Puis, elle courut vers l?eau du lac. Elle nagea pendant une bonne demi-heure.

Elle sortit de l’eau et dit à son amant :


— Déshabille-toi !

— T-es folle ! Et si quelqu’un venait.

Trevisan finit par baisser son slip, dévoilant un sexe très excité avec un gland tout rose et se dirigea jusque Glacyanne. Elle regardait comme il était beau, tout nu. Elle adorait tant exciter les hommes : de savoir que leur pénis se dressait à sa vue, à la vue de ses fesses, à la vue de ses jambes et de ses seins qui pendouillaient, ça la mettait dans un de ces états! ’ Hum! Combien ont dû se masturber en rêvant de mon cul ’, ne pouvait-elle s’empêcher de penser. De surprise, il bandait et rougissait.

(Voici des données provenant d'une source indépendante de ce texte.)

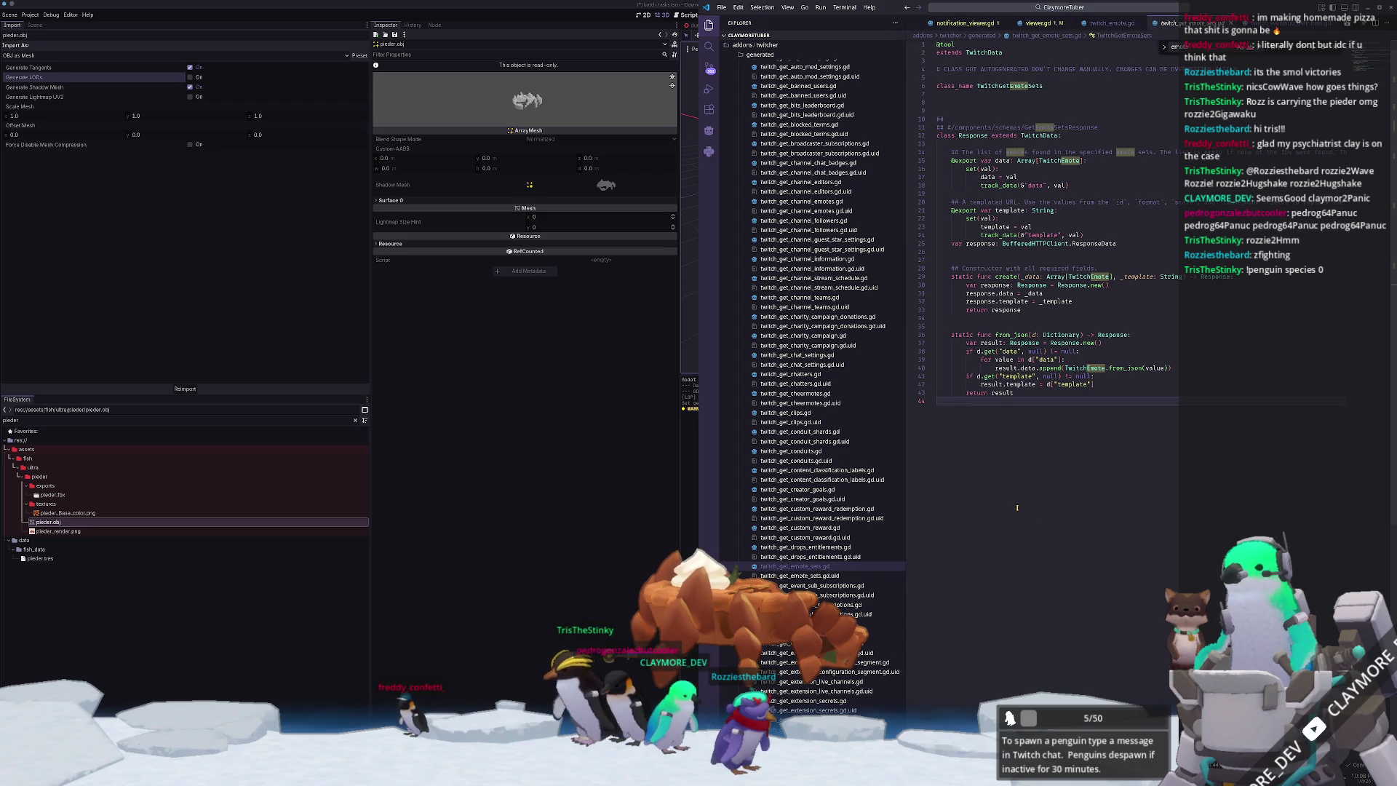
- Scroll the Explorer past the generated folder and open twitch_service.gd
{"action": "scroll", "coordinate": [817, 561], "scroll_direction": "down", "scroll_amount": 5}
{"action": "scroll", "coordinate": [811, 566], "scroll_direction": "down", "scroll_amount": 3}
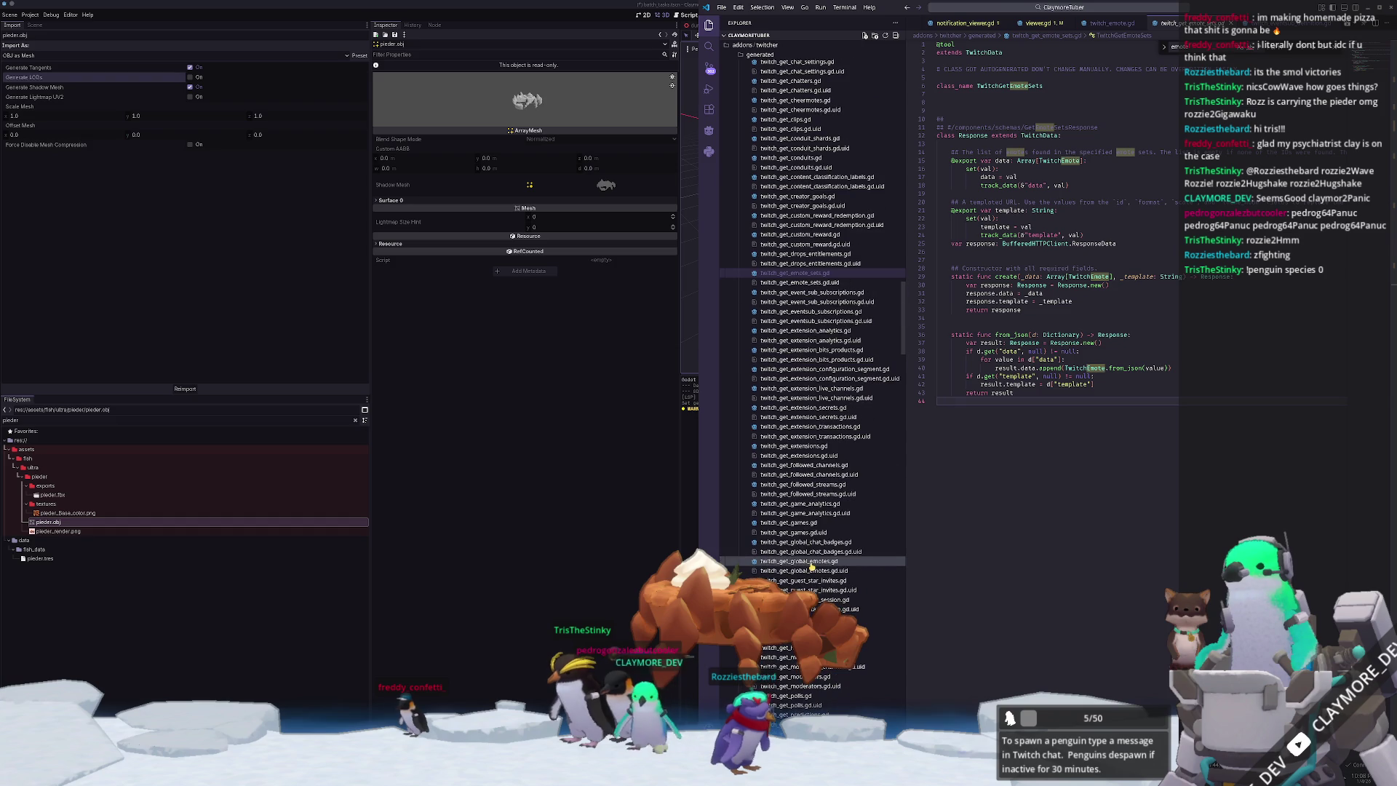
{"action": "scroll", "coordinate": [804, 550], "scroll_direction": "down", "scroll_amount": 7}
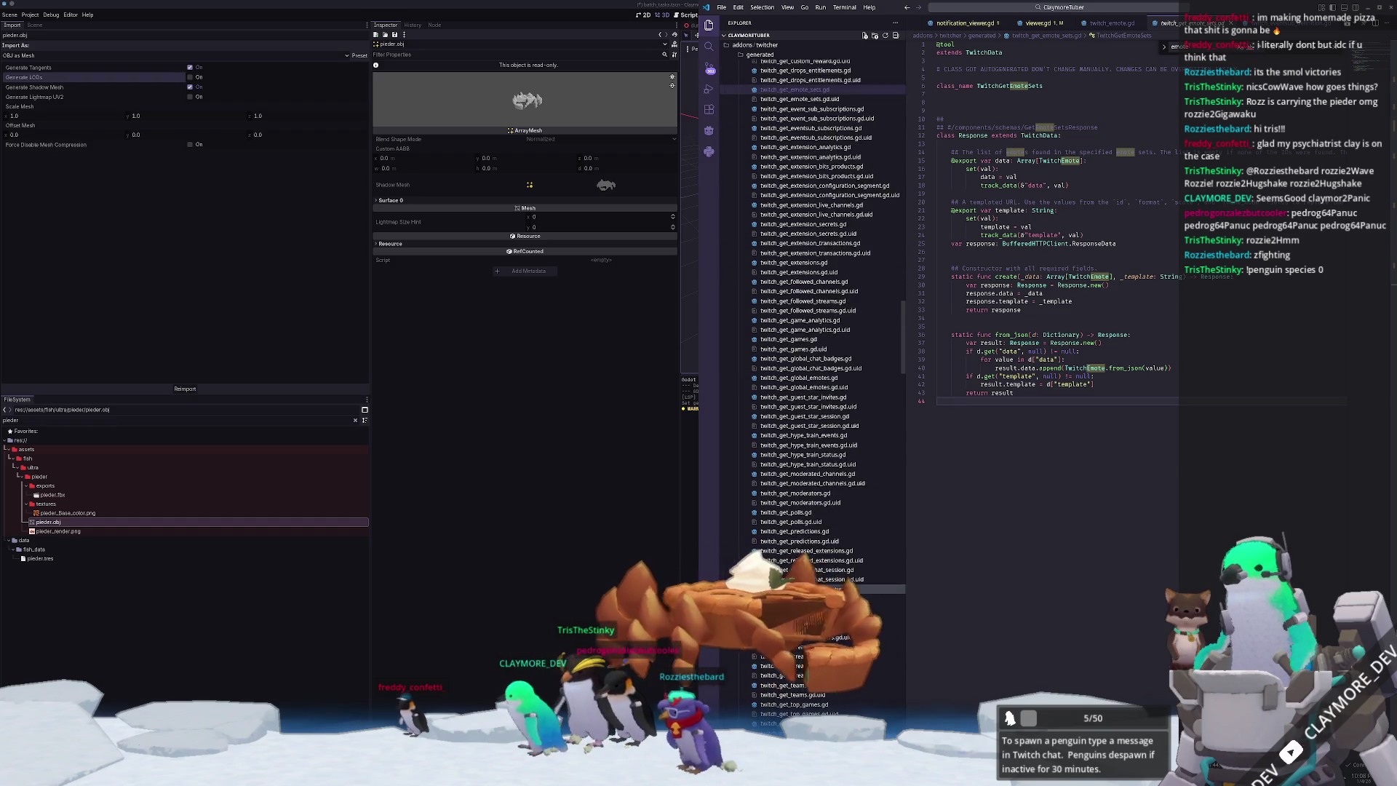
{"action": "scroll", "coordinate": [804, 551], "scroll_direction": "down", "scroll_amount": 1}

Elle sortit de l’eau et souriait bizarrement. Elle dit en plaisantant que, sans doute, l?amant se ferait un plaisir de la satisfaire. Elle posa sa main sur la sienne en souriant amicalement, lui demandant si tout allait bien.


— Je.. heu. Tu doit penser que je suis un bel idiot !

Tu as une très belle chatte, elle est accueillante et tu es une bonne baiseuse.

-Je sais... on me le dit souvent !

Elle chercha à la poser discrètement sa main sur son sexe. Cela lui plut et il ’écarta légèrement ses jambes pour lui faciliter l’accès. Elle se mit alors à masser doucement l’intérieur de sa cuisse.

Elle se mit alors à genoux devant lui et alla toucher le bout de son gland avec une langue autant avide qu’experte. Quel véritable bonheur que de sucer sa belle grosse bite ! Léchant sa tige, l’aspirant, il luttait contre la montée du désir.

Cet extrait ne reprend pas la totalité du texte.